▸ **EXERCISE BRIEF**:
Taking the line with "подходящая локация. Мне кажется" as the first and the line with "отдельные интерьерные зоны." as the last, set down exactly every line in that range from the entries below, and no more.

▸ **SUPPLIED ENTRIES**:
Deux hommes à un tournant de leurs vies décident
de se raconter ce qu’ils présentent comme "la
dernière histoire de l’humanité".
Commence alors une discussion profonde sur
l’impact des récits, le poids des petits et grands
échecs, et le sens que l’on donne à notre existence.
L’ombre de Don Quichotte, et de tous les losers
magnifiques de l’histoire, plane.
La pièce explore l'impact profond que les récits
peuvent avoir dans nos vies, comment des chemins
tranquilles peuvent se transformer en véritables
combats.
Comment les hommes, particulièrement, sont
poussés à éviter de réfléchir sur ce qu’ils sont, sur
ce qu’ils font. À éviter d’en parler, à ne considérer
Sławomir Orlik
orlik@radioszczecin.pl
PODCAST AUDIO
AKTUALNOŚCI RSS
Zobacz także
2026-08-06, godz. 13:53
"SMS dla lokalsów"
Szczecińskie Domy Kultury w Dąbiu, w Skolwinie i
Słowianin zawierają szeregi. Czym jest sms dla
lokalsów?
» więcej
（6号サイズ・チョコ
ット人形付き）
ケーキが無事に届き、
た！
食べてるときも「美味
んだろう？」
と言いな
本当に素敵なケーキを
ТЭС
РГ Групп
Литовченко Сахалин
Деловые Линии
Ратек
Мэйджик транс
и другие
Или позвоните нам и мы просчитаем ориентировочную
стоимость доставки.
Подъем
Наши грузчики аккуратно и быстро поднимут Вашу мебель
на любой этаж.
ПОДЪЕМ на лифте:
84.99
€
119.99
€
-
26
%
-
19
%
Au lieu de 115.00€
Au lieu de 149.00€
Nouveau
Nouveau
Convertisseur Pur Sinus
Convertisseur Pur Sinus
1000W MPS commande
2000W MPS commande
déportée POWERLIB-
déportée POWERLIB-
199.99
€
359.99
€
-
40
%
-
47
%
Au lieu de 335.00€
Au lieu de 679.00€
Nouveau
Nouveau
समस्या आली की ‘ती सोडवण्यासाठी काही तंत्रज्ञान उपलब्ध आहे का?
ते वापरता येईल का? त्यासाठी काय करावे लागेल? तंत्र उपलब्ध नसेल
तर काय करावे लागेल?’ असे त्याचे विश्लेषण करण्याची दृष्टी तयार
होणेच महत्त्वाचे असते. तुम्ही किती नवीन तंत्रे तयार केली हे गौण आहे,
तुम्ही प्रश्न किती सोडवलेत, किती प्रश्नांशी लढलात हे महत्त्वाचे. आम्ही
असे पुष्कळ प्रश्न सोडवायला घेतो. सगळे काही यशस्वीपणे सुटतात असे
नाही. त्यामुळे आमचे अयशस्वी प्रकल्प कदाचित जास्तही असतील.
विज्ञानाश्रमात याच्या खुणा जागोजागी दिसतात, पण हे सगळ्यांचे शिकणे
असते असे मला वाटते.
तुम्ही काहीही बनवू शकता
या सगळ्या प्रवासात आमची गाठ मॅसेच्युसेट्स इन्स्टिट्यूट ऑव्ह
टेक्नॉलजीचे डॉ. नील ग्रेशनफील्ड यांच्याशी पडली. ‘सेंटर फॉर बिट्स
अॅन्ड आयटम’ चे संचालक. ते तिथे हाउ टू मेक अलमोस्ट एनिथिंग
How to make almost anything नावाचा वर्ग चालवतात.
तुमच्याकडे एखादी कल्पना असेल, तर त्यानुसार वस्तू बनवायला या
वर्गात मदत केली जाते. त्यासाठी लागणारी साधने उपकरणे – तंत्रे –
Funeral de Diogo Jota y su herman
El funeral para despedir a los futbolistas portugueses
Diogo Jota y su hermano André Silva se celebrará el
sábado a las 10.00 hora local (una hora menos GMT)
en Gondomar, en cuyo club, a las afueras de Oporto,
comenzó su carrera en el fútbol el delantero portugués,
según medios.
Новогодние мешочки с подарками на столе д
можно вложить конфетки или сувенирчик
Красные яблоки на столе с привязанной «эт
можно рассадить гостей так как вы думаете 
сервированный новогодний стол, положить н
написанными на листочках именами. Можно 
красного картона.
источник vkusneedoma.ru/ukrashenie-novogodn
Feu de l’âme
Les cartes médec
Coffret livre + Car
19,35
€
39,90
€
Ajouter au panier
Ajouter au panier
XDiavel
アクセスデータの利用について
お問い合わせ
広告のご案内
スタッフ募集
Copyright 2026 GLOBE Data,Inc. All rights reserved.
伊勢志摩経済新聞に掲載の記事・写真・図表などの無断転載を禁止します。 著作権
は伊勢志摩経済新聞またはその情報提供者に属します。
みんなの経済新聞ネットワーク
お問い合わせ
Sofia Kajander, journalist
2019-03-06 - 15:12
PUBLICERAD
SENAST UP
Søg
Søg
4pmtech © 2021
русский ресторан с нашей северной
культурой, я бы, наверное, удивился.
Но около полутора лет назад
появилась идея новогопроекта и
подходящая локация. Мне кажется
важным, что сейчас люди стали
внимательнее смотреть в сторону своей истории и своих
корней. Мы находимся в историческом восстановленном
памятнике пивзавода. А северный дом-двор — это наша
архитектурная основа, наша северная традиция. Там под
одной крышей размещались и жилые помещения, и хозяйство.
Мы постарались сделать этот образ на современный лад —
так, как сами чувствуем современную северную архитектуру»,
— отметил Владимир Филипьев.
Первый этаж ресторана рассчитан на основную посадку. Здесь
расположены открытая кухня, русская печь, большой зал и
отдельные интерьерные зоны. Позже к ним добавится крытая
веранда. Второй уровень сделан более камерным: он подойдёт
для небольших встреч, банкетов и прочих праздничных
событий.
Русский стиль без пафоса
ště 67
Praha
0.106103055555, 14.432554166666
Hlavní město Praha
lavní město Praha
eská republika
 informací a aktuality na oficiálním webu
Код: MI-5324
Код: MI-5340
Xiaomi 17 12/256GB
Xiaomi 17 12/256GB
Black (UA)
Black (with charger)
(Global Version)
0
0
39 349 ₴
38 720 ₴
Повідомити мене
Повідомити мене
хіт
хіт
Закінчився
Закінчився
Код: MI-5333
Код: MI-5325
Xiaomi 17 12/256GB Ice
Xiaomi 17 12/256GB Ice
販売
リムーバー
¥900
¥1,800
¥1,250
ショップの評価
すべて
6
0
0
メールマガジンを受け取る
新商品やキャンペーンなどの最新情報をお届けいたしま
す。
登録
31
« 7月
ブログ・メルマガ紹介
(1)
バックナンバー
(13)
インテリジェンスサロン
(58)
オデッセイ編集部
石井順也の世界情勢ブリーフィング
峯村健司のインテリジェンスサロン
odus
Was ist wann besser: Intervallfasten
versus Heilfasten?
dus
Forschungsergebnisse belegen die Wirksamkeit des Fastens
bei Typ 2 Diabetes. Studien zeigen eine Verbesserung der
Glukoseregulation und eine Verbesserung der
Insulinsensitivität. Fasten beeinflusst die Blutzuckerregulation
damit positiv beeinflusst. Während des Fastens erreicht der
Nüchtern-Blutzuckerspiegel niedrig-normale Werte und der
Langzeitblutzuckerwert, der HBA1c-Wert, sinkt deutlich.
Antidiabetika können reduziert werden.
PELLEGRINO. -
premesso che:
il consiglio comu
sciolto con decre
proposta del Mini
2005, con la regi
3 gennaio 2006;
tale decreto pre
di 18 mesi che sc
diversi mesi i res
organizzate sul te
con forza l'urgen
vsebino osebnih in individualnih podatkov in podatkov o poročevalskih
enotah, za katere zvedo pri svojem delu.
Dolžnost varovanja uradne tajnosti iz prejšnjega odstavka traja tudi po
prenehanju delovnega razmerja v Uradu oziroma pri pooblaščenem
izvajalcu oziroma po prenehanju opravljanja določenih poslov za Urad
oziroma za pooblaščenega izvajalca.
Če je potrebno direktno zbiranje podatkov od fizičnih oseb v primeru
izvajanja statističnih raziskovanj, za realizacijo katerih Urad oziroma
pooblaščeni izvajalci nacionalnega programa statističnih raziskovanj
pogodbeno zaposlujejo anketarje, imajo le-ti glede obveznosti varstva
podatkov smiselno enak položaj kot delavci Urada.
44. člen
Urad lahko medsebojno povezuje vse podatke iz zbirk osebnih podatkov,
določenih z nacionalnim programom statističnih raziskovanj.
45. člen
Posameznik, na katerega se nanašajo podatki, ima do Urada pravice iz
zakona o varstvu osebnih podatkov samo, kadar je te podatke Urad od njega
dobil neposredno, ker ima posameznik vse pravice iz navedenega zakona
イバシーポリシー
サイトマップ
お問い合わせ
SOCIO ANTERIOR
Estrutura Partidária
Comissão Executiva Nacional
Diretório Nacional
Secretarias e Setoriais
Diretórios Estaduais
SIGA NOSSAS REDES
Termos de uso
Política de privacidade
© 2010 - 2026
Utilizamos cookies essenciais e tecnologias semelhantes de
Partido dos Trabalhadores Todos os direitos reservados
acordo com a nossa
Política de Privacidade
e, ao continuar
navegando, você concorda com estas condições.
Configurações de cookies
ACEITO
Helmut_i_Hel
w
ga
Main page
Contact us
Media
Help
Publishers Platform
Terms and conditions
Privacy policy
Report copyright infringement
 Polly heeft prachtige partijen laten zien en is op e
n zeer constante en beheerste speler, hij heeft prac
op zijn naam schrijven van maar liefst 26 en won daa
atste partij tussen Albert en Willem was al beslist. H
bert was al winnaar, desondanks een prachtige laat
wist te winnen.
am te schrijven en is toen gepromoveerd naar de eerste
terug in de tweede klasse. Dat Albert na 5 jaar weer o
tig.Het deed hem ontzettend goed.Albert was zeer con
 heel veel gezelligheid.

▸ **ANSWER AREA**:
подходящая локация. Мне кажется
важным, что сейчас люди стали
внимательнее смотреть в сторону своей истории и своих
корней. Мы находимся в историческом восстановленном
памятнике пивзавода. А северный дом-двор — это наша
архитектурная основа, наша северная традиция. Там под
одной крышей размещались и жилые помещения, и хозяйство.
Мы постарались сделать этот образ на современный лад —
так, как сами чувствуем современную северную архитектуру»,
— отметил Владимир Филипьев.
Первый этаж ресторана рассчитан на основную посадку. Здесь
расположены открытая кухня, русская печь, большой зал и
отдельные интерьерные зоны. Позже к ним добавится крытая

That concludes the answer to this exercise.